Liberal Linguistic Lies

I have long believed that a key component of the left’s political success over the last century has been its masterful use of deceptive language to frame both issues and their own political positions in ways that make them much more palatable to an unthinking public than they otherwise would be if they were presented more honestly. Indeed, even the use of the term “liberal” to characterize themselves is a bit of a deception in historic terms, since liberal originally indicated someone who favored free trade and limited government, quite the opposite of what liberals have now become. Anyway, with that in mind, I have cobbled together a list of common liberal linguistic lies of our modern age. Feel free to add to the list.

1. Women’s Health – When liberals speak about “women’s health” in a political context, they aren’t really talking about the health of women. They are actually speaking about abortion. So when someone says, for example, that “It’s time to remove politics from women’s health care”, what they really mean is “Abortion should be legal and immune to the processes of democracy.”

2. Reproductive rights/freedom – Like “women’s health”, this is just another liberal euphemism for abortion. Which is a bit bizarre if you think about it, because, if one did not already possess the freedom/right to reproduce, how could one possibly be in a position to need/want an abortion?

3. Marriage Equality – We’ve talked about this one extensively here at ATiM in the past. “Marriage equality” actually has nothing do with equal rights to marry, as liberals try to deceive us into believing, but is instead a call for changing the very definition of marriage from what it has always been to something new such that it can encompass homosexual relationships. Throughout US history homosexuals have always had the very same right to marry someone of the opposite sex that heterosexuals have had. But what they want is a new right, namely the right to “marry” someone of the same sex. Since, due to the very meaning of the term “marriage”, no one, not even heterosexuals, has ever had that right ever before in the US, what they want is not “equality” but rather a new conception of the notion of marriage.

4. War on (fill in the blank) – When liberals say that someone is engaging in a War on X, they don’t mean that one is literally or even figuratively waging a war on X. They simply mean that the person disagrees with them over some political issue that is really important to them.
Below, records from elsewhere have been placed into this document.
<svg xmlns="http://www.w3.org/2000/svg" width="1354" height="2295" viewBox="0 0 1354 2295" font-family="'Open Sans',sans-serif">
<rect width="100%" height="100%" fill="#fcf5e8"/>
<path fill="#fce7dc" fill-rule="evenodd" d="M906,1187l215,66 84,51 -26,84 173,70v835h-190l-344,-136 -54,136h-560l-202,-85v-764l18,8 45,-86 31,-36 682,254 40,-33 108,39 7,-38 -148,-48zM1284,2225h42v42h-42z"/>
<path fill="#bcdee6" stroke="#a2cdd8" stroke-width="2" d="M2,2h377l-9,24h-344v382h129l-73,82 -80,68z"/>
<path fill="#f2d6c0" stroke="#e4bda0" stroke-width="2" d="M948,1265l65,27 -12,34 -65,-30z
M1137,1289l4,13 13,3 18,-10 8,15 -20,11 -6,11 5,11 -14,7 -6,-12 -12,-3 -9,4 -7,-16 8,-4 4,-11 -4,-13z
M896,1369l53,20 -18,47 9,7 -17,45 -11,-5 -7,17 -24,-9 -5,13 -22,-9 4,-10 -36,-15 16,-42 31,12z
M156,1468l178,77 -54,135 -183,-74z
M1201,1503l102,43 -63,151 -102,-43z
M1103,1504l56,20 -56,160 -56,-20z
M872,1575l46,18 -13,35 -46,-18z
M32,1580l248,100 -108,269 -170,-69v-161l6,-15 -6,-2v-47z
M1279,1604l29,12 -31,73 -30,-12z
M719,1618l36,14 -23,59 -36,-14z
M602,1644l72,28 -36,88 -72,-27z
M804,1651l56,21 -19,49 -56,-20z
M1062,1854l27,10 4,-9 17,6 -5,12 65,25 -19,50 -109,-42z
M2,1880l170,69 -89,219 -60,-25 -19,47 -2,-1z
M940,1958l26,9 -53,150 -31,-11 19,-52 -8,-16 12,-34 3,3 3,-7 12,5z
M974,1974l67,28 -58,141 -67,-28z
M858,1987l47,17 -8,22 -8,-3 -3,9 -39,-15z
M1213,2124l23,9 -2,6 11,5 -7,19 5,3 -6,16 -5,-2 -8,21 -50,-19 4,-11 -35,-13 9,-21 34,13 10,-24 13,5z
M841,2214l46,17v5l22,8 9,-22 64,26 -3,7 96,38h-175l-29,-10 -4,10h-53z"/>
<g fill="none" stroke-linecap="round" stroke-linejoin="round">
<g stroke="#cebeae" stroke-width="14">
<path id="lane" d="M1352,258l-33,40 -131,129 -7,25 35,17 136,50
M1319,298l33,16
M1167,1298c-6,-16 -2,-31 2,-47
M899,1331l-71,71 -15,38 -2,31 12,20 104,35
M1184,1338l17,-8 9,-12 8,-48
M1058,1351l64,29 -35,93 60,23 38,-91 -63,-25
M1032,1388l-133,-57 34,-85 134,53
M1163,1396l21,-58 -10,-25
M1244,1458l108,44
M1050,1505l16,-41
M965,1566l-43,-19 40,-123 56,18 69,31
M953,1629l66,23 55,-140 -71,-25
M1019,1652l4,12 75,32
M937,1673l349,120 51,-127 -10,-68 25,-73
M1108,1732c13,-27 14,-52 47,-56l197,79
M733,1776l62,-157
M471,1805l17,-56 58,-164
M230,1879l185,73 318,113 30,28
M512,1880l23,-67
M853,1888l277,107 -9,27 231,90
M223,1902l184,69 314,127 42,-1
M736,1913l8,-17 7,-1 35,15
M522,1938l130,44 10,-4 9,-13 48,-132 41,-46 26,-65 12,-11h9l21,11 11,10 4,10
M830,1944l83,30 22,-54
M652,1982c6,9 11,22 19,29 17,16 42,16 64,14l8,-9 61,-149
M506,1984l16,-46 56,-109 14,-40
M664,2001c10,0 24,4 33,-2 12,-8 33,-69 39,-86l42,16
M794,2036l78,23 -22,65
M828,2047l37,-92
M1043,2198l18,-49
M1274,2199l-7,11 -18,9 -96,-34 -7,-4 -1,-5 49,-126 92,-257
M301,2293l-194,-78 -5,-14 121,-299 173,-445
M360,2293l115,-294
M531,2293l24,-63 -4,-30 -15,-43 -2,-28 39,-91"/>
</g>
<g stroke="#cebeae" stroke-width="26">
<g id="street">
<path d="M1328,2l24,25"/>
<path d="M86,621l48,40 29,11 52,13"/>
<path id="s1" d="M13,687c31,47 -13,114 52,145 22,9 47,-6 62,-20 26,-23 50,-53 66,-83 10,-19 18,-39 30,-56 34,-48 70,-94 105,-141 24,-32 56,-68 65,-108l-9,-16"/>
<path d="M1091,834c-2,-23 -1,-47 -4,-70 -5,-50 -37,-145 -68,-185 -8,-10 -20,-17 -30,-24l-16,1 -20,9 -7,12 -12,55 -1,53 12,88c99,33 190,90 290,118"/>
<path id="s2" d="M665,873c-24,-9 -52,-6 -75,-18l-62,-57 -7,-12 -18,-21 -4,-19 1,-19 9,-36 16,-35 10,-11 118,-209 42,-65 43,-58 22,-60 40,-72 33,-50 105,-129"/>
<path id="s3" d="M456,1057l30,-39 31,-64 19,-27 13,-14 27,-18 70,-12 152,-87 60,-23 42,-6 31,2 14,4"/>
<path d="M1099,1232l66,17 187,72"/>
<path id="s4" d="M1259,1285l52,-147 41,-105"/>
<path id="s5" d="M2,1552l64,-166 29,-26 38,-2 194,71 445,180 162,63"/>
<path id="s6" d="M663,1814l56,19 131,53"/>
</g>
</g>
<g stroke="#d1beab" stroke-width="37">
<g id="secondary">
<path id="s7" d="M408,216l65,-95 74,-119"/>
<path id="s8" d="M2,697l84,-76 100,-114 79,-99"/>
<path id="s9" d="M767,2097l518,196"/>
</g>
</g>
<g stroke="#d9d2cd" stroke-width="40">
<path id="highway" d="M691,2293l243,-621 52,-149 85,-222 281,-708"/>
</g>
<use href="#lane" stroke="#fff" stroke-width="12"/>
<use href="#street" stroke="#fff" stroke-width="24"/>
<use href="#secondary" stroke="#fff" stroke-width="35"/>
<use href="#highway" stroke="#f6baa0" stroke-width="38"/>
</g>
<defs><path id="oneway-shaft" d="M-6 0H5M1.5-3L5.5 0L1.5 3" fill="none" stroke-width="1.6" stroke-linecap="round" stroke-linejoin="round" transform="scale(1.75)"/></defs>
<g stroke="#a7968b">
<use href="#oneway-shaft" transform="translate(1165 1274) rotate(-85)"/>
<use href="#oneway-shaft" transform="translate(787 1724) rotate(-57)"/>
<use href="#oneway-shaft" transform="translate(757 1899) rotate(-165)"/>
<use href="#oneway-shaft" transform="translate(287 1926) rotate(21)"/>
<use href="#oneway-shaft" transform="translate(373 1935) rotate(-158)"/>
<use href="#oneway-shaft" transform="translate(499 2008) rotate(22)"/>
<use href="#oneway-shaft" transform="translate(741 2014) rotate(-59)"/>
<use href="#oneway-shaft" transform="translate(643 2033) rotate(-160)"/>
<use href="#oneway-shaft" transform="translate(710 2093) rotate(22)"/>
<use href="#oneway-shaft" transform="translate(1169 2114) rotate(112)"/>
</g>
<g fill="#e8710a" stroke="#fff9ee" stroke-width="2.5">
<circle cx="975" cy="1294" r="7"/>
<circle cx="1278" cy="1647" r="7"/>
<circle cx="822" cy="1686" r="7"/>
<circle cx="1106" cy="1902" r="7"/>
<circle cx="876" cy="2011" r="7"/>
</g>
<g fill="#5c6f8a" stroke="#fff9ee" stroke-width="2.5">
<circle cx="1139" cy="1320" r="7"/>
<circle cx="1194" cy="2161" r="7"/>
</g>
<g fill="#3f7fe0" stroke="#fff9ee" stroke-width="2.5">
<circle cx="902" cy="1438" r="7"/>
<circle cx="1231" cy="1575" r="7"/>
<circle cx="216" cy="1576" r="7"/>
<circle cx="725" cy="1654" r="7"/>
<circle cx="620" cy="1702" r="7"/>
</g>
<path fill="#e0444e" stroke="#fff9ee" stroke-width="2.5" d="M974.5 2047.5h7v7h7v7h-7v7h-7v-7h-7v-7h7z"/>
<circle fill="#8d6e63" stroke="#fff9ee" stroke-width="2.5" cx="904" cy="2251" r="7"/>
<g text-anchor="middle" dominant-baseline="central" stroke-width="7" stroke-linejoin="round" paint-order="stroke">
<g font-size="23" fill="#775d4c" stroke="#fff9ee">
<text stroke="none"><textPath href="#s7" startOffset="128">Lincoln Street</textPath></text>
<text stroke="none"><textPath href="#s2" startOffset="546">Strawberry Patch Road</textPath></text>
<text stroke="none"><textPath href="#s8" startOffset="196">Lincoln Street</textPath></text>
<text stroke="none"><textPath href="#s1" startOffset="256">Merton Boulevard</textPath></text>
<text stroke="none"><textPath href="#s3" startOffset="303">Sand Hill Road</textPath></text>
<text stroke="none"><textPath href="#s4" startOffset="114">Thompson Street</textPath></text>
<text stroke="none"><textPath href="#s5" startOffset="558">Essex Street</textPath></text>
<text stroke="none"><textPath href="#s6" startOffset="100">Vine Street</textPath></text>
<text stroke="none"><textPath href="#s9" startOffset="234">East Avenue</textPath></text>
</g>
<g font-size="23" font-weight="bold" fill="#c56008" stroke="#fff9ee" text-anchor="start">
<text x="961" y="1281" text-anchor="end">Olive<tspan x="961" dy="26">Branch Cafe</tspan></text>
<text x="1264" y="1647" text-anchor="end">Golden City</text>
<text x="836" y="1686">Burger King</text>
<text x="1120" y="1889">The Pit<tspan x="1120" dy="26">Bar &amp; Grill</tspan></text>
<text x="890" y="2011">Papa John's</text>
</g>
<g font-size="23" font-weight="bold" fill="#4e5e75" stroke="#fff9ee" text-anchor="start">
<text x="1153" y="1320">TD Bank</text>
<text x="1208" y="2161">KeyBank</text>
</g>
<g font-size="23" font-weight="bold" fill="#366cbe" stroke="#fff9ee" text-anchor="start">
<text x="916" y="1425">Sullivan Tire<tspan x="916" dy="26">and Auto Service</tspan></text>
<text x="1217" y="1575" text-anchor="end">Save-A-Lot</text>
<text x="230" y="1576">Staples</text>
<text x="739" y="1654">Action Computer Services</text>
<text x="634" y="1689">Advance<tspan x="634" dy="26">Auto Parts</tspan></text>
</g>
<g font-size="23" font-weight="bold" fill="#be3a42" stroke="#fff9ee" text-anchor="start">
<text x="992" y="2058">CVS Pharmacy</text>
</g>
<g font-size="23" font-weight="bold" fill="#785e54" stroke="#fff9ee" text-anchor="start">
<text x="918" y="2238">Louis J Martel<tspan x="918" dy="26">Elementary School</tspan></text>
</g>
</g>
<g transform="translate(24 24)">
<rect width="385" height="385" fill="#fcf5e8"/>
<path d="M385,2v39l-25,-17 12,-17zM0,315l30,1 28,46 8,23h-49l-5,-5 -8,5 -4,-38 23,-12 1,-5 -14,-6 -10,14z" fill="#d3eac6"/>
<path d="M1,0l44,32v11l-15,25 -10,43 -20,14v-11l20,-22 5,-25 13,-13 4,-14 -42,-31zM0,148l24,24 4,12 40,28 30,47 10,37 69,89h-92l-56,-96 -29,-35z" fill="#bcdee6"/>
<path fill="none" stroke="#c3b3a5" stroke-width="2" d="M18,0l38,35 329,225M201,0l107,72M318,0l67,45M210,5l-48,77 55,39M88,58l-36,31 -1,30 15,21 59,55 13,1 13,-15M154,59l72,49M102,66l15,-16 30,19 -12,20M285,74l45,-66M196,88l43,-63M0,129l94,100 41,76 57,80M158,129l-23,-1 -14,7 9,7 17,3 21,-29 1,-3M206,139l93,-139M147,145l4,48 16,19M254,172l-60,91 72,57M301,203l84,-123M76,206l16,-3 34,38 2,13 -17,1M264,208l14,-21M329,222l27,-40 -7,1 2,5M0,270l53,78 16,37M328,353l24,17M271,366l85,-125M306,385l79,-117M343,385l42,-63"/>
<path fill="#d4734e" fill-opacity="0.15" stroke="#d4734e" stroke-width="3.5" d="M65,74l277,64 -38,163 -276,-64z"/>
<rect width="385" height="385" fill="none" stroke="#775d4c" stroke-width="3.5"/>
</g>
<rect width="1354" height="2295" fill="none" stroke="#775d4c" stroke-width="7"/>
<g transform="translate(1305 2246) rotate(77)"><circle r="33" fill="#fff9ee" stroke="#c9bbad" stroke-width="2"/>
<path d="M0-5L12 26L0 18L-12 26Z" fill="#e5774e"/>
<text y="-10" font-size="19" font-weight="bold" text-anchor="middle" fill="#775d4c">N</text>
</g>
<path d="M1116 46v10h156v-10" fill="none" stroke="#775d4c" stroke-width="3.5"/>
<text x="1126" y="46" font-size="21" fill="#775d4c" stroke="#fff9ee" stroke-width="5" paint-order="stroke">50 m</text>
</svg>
And often the issue isn’t even related to X. For example, the War on Women usually refers to just advocacy for stricter abortion laws. When Obama spoke of Bush’s War on Science, what he really meant was that he had a moral/ethical disagreement with regard to what the government should be funding.

5. Deny – The other day, following SCOTUS’ Hobby Lobby decision, Democrat Elizabeth Warren characterized the decision as giving corporations the power to “deny their employees access to birth control.” Of course the court gave no such power to “deny access” to anything at all. What she actually meant was that the court recognized that certain corporation owners have the right not to have to pay for certain kinds of birth control that are, nonetheless, still legally accessible to their employees. And this is not an isolated instance of such an idiosyncratic use of the term “deny” by liberals. For example, if one thinks that the government shouldn’t dictate what an employer has to pay employees, then one wants to “deny equal pay to women”.

6. invest/subsidize – Liberals often use the word “investment” when what they actually mean is “subsidy”, and then they use “subsidize” when what they actually mean is “not force to pay more money”. So when the government gives money or guarantees to companies like Solyndra and Tesla, it is “investing”, but when doesn’t raise the minimum wage, it is “subsidizing” corporations.